═════ Entries provided ═════
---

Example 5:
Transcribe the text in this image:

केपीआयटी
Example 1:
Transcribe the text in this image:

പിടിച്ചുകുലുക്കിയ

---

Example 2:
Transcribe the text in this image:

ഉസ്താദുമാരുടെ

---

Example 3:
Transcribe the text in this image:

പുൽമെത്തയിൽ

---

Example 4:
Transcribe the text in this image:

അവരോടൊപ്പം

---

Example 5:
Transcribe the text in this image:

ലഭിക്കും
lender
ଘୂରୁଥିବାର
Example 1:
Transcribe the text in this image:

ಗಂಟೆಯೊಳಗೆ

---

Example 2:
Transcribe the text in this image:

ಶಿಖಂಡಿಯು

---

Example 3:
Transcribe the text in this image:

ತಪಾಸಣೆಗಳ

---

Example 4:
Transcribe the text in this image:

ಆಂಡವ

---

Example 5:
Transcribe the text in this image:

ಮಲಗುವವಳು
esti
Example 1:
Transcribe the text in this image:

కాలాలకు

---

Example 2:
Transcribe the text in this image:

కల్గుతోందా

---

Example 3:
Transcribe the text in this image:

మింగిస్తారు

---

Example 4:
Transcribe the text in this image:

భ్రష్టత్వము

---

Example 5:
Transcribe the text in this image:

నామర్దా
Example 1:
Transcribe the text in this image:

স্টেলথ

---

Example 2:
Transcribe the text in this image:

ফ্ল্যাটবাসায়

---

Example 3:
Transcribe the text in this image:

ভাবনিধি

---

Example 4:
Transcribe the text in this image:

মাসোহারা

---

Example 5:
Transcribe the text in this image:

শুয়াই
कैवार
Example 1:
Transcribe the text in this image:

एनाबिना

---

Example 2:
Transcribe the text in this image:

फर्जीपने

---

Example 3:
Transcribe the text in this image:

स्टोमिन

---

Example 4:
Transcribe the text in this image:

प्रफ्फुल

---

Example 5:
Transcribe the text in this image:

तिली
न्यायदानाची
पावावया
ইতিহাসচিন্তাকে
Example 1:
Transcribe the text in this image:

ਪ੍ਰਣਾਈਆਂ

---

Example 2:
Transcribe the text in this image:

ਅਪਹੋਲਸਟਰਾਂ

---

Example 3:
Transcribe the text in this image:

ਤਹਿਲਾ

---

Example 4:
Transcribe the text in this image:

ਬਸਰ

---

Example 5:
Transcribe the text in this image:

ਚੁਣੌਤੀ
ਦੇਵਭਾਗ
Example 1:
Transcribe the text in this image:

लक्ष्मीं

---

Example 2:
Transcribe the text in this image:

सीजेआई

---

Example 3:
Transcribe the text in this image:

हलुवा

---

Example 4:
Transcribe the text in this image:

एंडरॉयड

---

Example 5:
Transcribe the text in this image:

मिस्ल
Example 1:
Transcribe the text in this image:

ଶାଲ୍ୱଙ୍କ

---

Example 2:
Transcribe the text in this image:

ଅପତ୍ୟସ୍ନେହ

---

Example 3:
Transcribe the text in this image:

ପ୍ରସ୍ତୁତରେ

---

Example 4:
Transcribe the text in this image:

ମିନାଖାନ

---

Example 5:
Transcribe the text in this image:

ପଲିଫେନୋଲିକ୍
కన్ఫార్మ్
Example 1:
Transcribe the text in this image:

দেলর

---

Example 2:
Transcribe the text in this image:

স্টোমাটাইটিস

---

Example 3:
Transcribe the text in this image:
═════
Assignment → Set down each line of the data precisely as it appears above.

Written answer →
---

Example 5:
Transcribe the text in this image:

केपीआयटी
Example 1:
Transcribe the text in this image:

പിടിച്ചുകുലുക്കിയ

---

Example 2:
Transcribe the text in this image:

ഉസ്താദുമാരുടെ

---

Example 3:
Transcribe the text in this image:

പുൽമെത്തയിൽ

---

Example 4:
Transcribe the text in this image:

അവരോടൊപ്പം

---

Example 5:
Transcribe the text in this image:

ലഭിക്കും
lender
ଘୂରୁଥିବାର
Example 1:
Transcribe the text in this image:

ಗಂಟೆಯೊಳಗೆ

---

Example 2:
Transcribe the text in this image:

ಶಿಖಂಡಿಯು

---

Example 3:
Transcribe the text in this image:

ತಪಾಸಣೆಗಳ

---

Example 4:
Transcribe the text in this image:

ಆಂಡವ

---

Example 5:
Transcribe the text in this image:

ಮಲಗುವವಳು
esti
Example 1:
Transcribe the text in this image:

కాలాలకు

---

Example 2:
Transcribe the text in this image:

కల్గుతోందా

---

Example 3:
Transcribe the text in this image:

మింగిస్తారు

---

Example 4:
Transcribe the text in this image:

భ్రష్టత్వము

---

Example 5:
Transcribe the text in this image:

నామర్దా
Example 1:
Transcribe the text in this image:

স্টেলথ

---

Example 2:
Transcribe the text in this image:

ফ্ল্যাটবাসায়

---

Example 3:
Transcribe the text in this image:

ভাবনিধি

---

Example 4:
Transcribe the text in this image:

মাসোহারা

---

Example 5:
Transcribe the text in this image:

শুয়াই
कैवार
Example 1:
Transcribe the text in this image:

एनाबिना

---

Example 2:
Transcribe the text in this image:

फर्जीपने

---

Example 3:
Transcribe the text in this image:

स्टोमिन

---

Example 4:
Transcribe the text in this image:

प्रफ्फुल

---

Example 5:
Transcribe the text in this image:

तिली
न्यायदानाची
पावावया
ইতিহাসচিন্তাকে
Example 1:
Transcribe the text in this image:

ਪ੍ਰਣਾਈਆਂ

---

Example 2:
Transcribe the text in this image:

ਅਪਹੋਲਸਟਰਾਂ

---

Example 3:
Transcribe the text in this image:

ਤਹਿਲਾ

---

Example 4:
Transcribe the text in this image:

ਬਸਰ

---

Example 5:
Transcribe the text in this image:

ਚੁਣੌਤੀ
ਦੇਵਭਾਗ
Example 1:
Transcribe the text in this image:

लक्ष्मीं

---

Example 2:
Transcribe the text in this image:

सीजेआई

---

Example 3:
Transcribe the text in this image:

हलुवा

---

Example 4:
Transcribe the text in this image:

एंडरॉयड

---

Example 5:
Transcribe the text in this image:

मिस्ल
Example 1:
Transcribe the text in this image:

ଶାଲ୍ୱଙ୍କ

---

Example 2:
Transcribe the text in this image:

ଅପତ୍ୟସ୍ନେହ

---

Example 3:
Transcribe the text in this image:

ପ୍ରସ୍ତୁତରେ

---

Example 4:
Transcribe the text in this image:

ମିନାଖାନ

---

Example 5:
Transcribe the text in this image:

ପଲିଫେନୋଲିକ୍
కన్ఫార్మ్
Example 1:
Transcribe the text in this image:

দেলর

---

Example 2:
Transcribe the text in this image:

স্টোমাটাইটিস

---

Example 3:
Transcribe the text in this image:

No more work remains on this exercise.